WAR PORN WITH...

WAR PORN WITH A BEAT. There's been some great war reporting coming from NBC, especially from Martin Fletcher, who spent yesterday chasing Hezbollah's Katyusha rockets as they made landfall in Israel, and interviewing the people huddled in nearby shelters.

Here, I'd like to put in a good word for the videographers covering the conflict. It's always the on-air reporters who get the glory when a rocket lands near to the site of their reports, but it's the video guys who are the most exposed -- and without whom those reports would not exist.

Yesterday, as NBC's Richard Engel ducked during a rooftop report while a rocket whizzed overhead, the camera stayed fixed, except to record the visual effects of the rocket's subsequent landing. When Engel returned to the frame, he found himself elevated to the equivalent of this war's Scud stud. (I've yet to find a synonym for "stud" that rhymes with "Katyusha.")

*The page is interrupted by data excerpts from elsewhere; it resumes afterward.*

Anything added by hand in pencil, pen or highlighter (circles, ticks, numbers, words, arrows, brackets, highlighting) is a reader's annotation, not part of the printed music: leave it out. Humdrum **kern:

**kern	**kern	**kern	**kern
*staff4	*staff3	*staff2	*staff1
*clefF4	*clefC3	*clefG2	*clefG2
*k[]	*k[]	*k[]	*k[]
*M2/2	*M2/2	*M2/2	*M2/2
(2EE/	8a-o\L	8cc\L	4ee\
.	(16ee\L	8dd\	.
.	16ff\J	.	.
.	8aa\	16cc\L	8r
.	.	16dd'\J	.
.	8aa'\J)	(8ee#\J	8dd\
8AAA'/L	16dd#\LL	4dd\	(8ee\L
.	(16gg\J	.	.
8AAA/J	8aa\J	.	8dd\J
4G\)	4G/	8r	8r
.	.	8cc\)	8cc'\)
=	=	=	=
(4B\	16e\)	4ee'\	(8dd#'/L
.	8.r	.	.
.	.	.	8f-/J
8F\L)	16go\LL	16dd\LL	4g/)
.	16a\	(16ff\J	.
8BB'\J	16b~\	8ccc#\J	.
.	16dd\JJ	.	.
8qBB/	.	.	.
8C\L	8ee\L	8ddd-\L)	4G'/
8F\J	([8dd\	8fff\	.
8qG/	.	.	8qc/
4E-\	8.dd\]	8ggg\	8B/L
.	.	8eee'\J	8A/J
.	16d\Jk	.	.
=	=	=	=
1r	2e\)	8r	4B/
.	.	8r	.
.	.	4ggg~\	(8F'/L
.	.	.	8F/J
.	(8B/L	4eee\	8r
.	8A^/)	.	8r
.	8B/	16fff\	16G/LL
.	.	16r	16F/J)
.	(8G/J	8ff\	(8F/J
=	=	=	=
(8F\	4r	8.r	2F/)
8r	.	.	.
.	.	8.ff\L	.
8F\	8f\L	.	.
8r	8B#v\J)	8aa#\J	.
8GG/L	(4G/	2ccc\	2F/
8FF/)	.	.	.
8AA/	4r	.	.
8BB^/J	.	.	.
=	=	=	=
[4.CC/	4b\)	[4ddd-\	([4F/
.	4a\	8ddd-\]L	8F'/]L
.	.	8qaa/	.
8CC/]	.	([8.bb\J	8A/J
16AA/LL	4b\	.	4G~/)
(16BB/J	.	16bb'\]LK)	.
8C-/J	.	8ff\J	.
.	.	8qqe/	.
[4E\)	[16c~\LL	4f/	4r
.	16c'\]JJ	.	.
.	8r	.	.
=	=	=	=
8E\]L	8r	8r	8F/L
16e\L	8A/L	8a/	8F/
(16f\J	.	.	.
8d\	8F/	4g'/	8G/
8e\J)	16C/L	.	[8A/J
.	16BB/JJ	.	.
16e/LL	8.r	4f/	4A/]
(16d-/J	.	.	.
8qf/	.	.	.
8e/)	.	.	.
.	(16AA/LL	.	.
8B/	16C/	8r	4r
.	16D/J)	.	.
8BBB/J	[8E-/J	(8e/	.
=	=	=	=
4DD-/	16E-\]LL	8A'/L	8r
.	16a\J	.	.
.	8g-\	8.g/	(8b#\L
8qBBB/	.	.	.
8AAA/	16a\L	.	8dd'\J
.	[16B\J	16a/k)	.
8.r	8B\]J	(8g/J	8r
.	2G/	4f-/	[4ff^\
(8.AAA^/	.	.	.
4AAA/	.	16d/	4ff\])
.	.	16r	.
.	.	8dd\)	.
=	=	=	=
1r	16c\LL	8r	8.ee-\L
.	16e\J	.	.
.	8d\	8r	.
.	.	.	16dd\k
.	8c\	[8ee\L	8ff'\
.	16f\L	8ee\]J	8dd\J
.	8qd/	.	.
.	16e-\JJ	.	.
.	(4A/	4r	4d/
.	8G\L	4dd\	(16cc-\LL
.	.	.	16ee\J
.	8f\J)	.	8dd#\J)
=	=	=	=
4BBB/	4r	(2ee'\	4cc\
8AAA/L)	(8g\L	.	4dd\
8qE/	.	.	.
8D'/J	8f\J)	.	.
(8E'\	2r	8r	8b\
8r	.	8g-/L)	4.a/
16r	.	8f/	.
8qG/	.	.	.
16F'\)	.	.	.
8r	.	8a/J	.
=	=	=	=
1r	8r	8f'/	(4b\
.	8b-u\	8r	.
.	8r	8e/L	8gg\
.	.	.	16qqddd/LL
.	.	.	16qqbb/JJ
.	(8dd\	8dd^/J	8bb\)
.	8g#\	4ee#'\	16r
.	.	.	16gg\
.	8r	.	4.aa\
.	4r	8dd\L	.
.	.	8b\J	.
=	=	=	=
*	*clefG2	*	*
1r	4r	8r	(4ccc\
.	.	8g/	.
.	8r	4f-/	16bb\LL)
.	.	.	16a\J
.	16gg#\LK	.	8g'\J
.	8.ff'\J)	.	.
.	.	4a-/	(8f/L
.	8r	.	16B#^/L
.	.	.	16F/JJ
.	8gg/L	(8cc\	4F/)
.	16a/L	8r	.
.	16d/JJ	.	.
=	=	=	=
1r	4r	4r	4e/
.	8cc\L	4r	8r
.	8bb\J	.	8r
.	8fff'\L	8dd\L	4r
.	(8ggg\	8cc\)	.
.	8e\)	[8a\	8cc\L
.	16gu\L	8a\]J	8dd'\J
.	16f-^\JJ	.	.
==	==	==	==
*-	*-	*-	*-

Engel's close encounter occurred during a live report for MSNBC's Scarborough Country, which MSNBC, of course, replayed ad nauseum throughout the evening's broadcasts. To be expected, alas.

What I did not expect, however, was the music video presented as news, complete with a thumping, syncopated beat and ominous-sounding chords that played to some of the day's most gruesome images. This was how host Joe Scarborough closed his show. It was offensive.

It's bad enough that newscasts now brand wars and disasters with slick graphics and their own musical themes. But to present war as entertainment, well, that's just wrong. Ted Koppel got it right when "Nightline" ran the portraits of America's war dead without a musical soundtrack. Back in the day, we watched the Vietnam War on television, with only the sounds of war to accompany the image. And the heart of a nation was moved.